→ **Text excerpt**
Christian Couder Nov. 25, 2024, 9:47 a.m. UTC | #1

Hi,

On Mon, Nov 25, 2024 at 8:38 AM Patrick Steinhardt <ps@pks.im> wrote:
>
> Hi,
>
> this is the second version of my patch series that refactors the

Do you mean that despite the "v3" mark, it's only the second version
because "v2" was just rebasing "v1" on top of a better base?

> reftable backend to reuse iterators when reading random references. This
> removes the overhead of having to recreate the iterator on every read
> and thus leads to better performance and less allocation churn.
>
> Changes in v3:
>
>   - Adapt some comments to refer to the "backend" instead of to the
>     "stack".
>   - Fix indentation of a statement while at it.
>   - Explain why callsites don't want to reload the stack.
>   - Optimize `prepare_transaction_update()` by not using `backend_for()`
>     twice, but instead reload the stack manually.

→ **What you need to do**
Copy out the email reply about the reftable patch series word for word, in full. The lines that follow have nothing to do with this.

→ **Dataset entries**

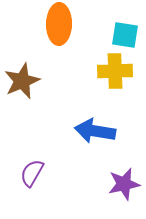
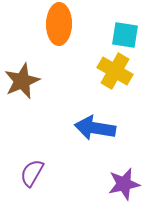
yellow cross: rotated 32 degrees clockwise
blue arrow: moved 3 px up
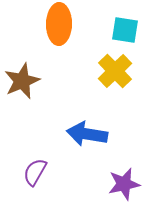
cyan square: moved 5 px up
yellow cross: rotated 16 degrees clockwise
blue arrow: moved 8 px left, 6 px down
purple semicircle: moved 3 px right, 1 px up
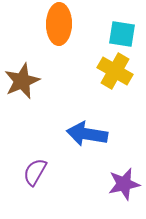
cyan square: moved 3 px left, 4 px down
yellow cross: rotated 16 degrees counterclockwise
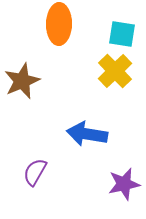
yellow cross: rotated 16 degrees clockwise
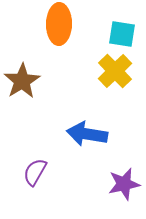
brown star: rotated 9 degrees counterclockwise
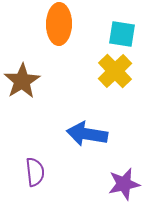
purple semicircle: rotated 144 degrees clockwise
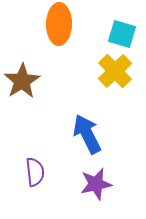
cyan square: rotated 8 degrees clockwise
blue arrow: rotated 54 degrees clockwise
purple star: moved 28 px left
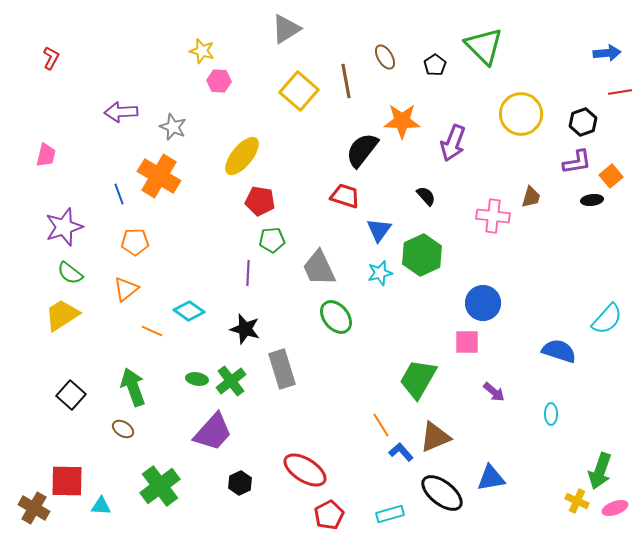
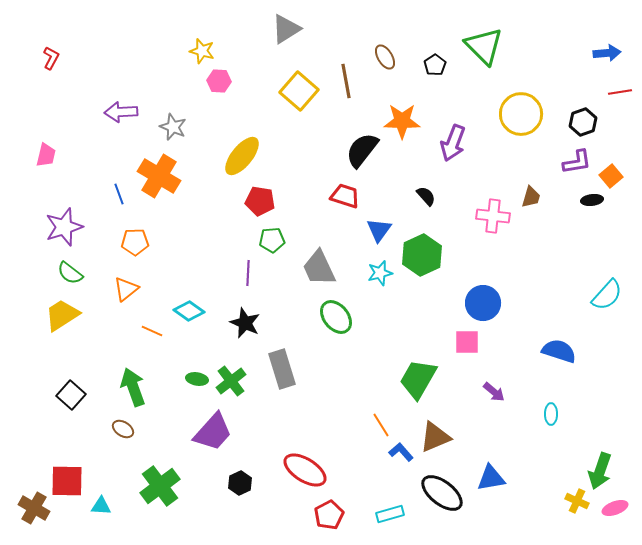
cyan semicircle at (607, 319): moved 24 px up
black star at (245, 329): moved 6 px up; rotated 8 degrees clockwise
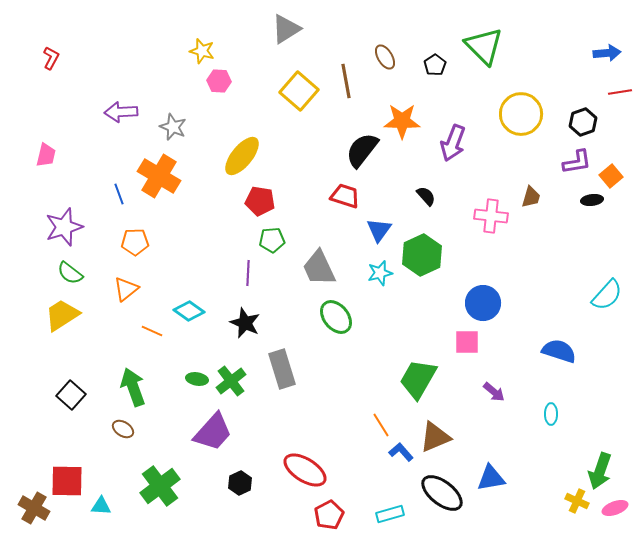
pink cross at (493, 216): moved 2 px left
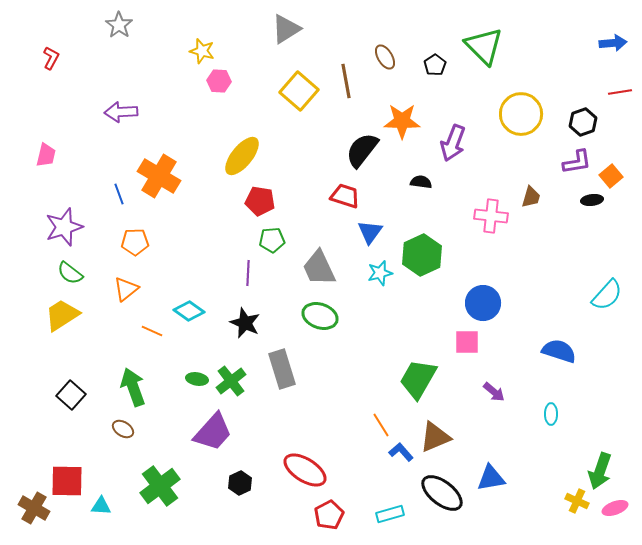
blue arrow at (607, 53): moved 6 px right, 10 px up
gray star at (173, 127): moved 54 px left, 102 px up; rotated 12 degrees clockwise
black semicircle at (426, 196): moved 5 px left, 14 px up; rotated 40 degrees counterclockwise
blue triangle at (379, 230): moved 9 px left, 2 px down
green ellipse at (336, 317): moved 16 px left, 1 px up; rotated 32 degrees counterclockwise
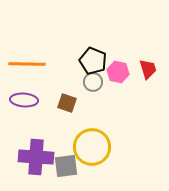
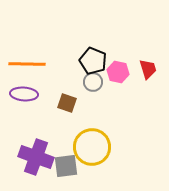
purple ellipse: moved 6 px up
purple cross: rotated 16 degrees clockwise
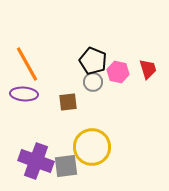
orange line: rotated 60 degrees clockwise
brown square: moved 1 px right, 1 px up; rotated 24 degrees counterclockwise
purple cross: moved 4 px down
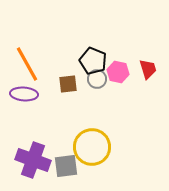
gray circle: moved 4 px right, 3 px up
brown square: moved 18 px up
purple cross: moved 3 px left, 1 px up
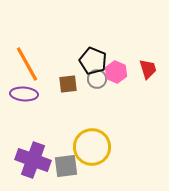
pink hexagon: moved 2 px left; rotated 10 degrees clockwise
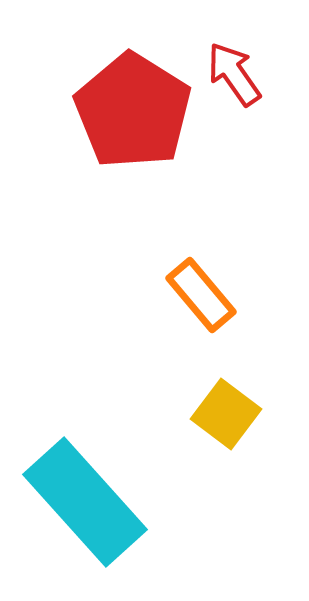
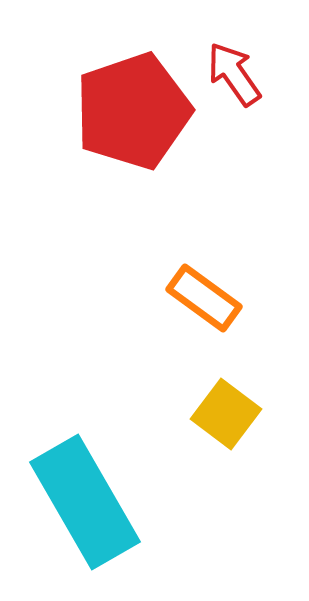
red pentagon: rotated 21 degrees clockwise
orange rectangle: moved 3 px right, 3 px down; rotated 14 degrees counterclockwise
cyan rectangle: rotated 12 degrees clockwise
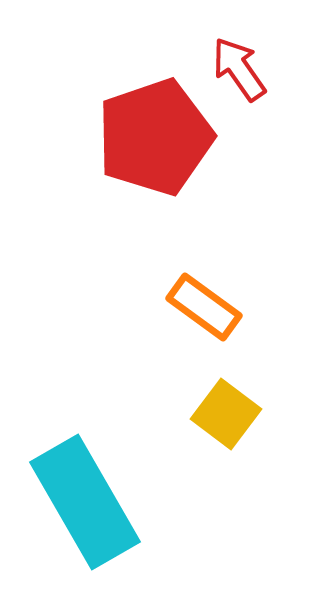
red arrow: moved 5 px right, 5 px up
red pentagon: moved 22 px right, 26 px down
orange rectangle: moved 9 px down
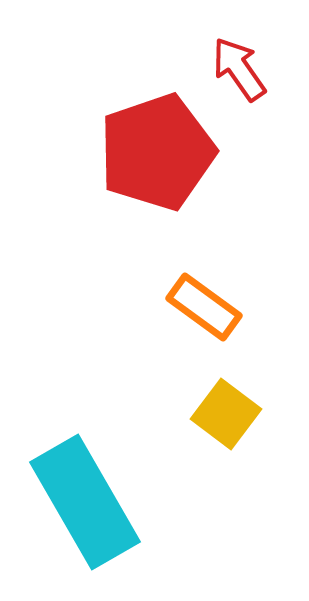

→ **Complete output**
Christian Couder Nov. 25, 2024, 9:47 a.m. UTC | #1

Hi,

On Mon, Nov 25, 2024 at 8:38 AM Patrick Steinhardt <ps@pks.im> wrote:
>
> Hi,
>
> this is the second version of my patch series that refactors the

Do you mean that despite the "v3" mark, it's only the second version
because "v2" was just rebasing "v1" on top of a better base?

> reftable backend to reuse iterators when reading random references. This
> removes the overhead of having to recreate the iterator on every read
> and thus leads to better performance and less allocation churn.
>
> Changes in v3:
>
>   - Adapt some comments to refer to the "backend" instead of to the
>     "stack".
>   - Fix indentation of a statement while at it.
>   - Explain why callsites don't want to reload the stack.
>   - Optimize `prepare_transaction_update()` by not using `backend_for()`
>     twice, but instead reload the stack manually.